- What you need to do
Copy word for word everything from the first line of the items below down to and including the line that contains "order: Sapindales".

----- Data to process -----

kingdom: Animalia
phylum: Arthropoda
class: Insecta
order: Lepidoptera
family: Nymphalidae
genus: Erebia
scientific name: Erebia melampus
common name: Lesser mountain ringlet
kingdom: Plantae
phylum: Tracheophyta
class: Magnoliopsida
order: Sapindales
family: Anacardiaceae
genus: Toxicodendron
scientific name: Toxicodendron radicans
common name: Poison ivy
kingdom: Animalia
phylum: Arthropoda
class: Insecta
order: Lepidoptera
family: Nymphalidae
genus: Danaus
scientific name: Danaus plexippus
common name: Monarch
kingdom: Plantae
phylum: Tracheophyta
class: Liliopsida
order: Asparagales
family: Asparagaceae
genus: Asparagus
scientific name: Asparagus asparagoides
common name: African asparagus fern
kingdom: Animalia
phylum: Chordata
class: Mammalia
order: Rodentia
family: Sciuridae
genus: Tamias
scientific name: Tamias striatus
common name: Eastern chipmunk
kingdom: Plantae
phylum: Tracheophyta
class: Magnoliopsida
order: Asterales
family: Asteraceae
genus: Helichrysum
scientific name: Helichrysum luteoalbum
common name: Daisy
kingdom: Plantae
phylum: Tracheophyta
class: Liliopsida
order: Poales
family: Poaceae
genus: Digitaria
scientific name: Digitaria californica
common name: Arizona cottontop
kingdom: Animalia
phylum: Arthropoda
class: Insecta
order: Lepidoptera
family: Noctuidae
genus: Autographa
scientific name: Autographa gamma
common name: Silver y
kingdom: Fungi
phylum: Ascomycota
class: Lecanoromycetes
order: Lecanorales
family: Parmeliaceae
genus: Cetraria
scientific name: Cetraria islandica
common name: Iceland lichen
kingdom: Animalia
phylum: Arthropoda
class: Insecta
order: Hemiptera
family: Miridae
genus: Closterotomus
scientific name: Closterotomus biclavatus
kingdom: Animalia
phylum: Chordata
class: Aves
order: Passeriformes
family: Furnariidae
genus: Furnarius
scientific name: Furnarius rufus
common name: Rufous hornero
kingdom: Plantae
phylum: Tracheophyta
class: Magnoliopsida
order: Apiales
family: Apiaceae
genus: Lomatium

-----

- Correct answer
kingdom: Animalia
phylum: Arthropoda
class: Insecta
order: Lepidoptera
family: Nymphalidae
genus: Erebia
scientific name: Erebia melampus
common name: Lesser mountain ringlet
kingdom: Plantae
phylum: Tracheophyta
class: Magnoliopsida
order: Sapindales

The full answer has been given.